Robert Downey Jr. Tells David Letterman There Is No Plan for Iron Man 4

Robert Downey Jr
Robert Downey Jr spoke about the future of Iron Man. Dave J Hogan/Getty Images

The end of an era! After three movies released and billions of dollars grossed at the international box office, the Iron Man franchise is a wrap.

"There's no plans for an Iron Man 4," the movies' star Robert Downey Jr. told David Letterman on the Late Show on Tuesday, Oct. 7. "[It's a] valid question [why not]. Like, it hasn't made enough money or something? Yeah, I guess they have too much money, or something."

Letterman, 67, expressed his dismay over the end of the franchise, continuing to question Downey Jr., 49, about his future as the superhero. 

"There's no script for Iron Man 4," the actor maintained. "They do have a plan and I think they're gonna announce it. You know, they're very secretive about it. Marvel… There will be other stuff… just between us, no [more Iron Man]. But I'm gonna do other stuff with Marvel. I'm still going to be involved with Marvel and there's gonna be plenty of fun stuff to happen."

Downey Jr.'s denial of Iron Man 4 aired just hours after he confirmed plans for the movie on The Ellen DeGeneres Show. After first hedging the future of the franchise and his character, when pushed by DeGeneres, he conceded that "okay, yes," there would be another movie. 

While the future of the Iron Man movies may be uncertain, the character will live on as Downey Jr. will continue his turn as Tony Stark in next year's Avengers: Age of Ultron.

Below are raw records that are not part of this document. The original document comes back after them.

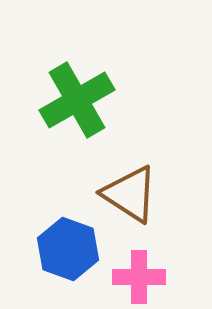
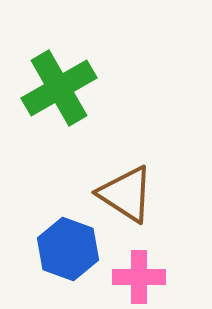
green cross: moved 18 px left, 12 px up
brown triangle: moved 4 px left
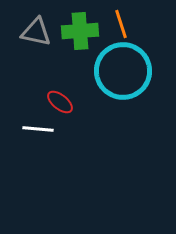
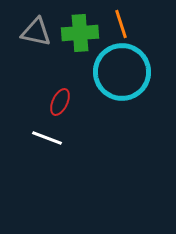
green cross: moved 2 px down
cyan circle: moved 1 px left, 1 px down
red ellipse: rotated 76 degrees clockwise
white line: moved 9 px right, 9 px down; rotated 16 degrees clockwise
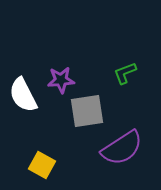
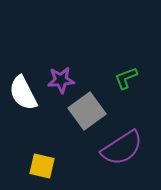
green L-shape: moved 1 px right, 5 px down
white semicircle: moved 2 px up
gray square: rotated 27 degrees counterclockwise
yellow square: moved 1 px down; rotated 16 degrees counterclockwise
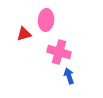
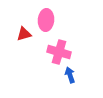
blue arrow: moved 1 px right, 1 px up
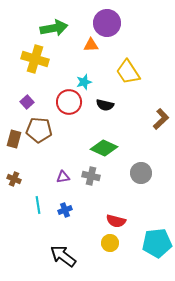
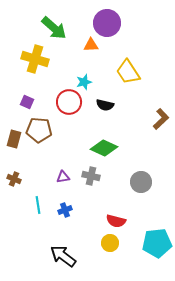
green arrow: rotated 52 degrees clockwise
purple square: rotated 24 degrees counterclockwise
gray circle: moved 9 px down
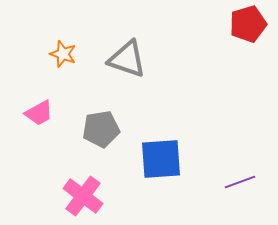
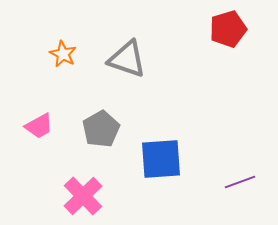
red pentagon: moved 20 px left, 5 px down
orange star: rotated 8 degrees clockwise
pink trapezoid: moved 13 px down
gray pentagon: rotated 21 degrees counterclockwise
pink cross: rotated 9 degrees clockwise
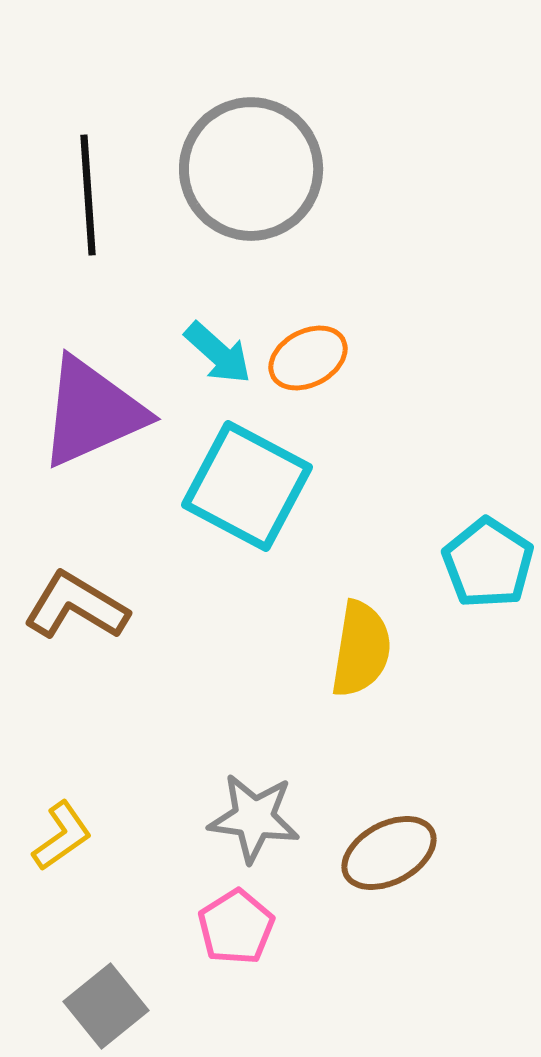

The action star's ongoing success as the armored hero has made him the highest-paid actor in Hollywood, with paychecks in the multimillions.

Downey Jr. told Letterman that he partially has his father, Robert Downey Sr., to thank for his career. 

"I called him up, I said 'Dad, I need five bucks, I'll come over and grab it,'" Downey Jr. told Letterman of his filmmaker and actor father. "He goes, 'Nah, get a job.' I said, 'No, no, dad, you don't understand, I gotta get a piece of pizza, I need a subway thing…' He goes, 'Call one of your friends, it's time for you to grow up.'"

The Oscar-nominated actor quickly got a job to support himself — though it didn't last long. "I had to hustle, I wound up getting a job at a shoe shop… I was fired after a week… there were some shoes missing from the inventory."

"There really needs to come a moment when you realize that gravy train is over," the star added. "You gotta go make something of yourself."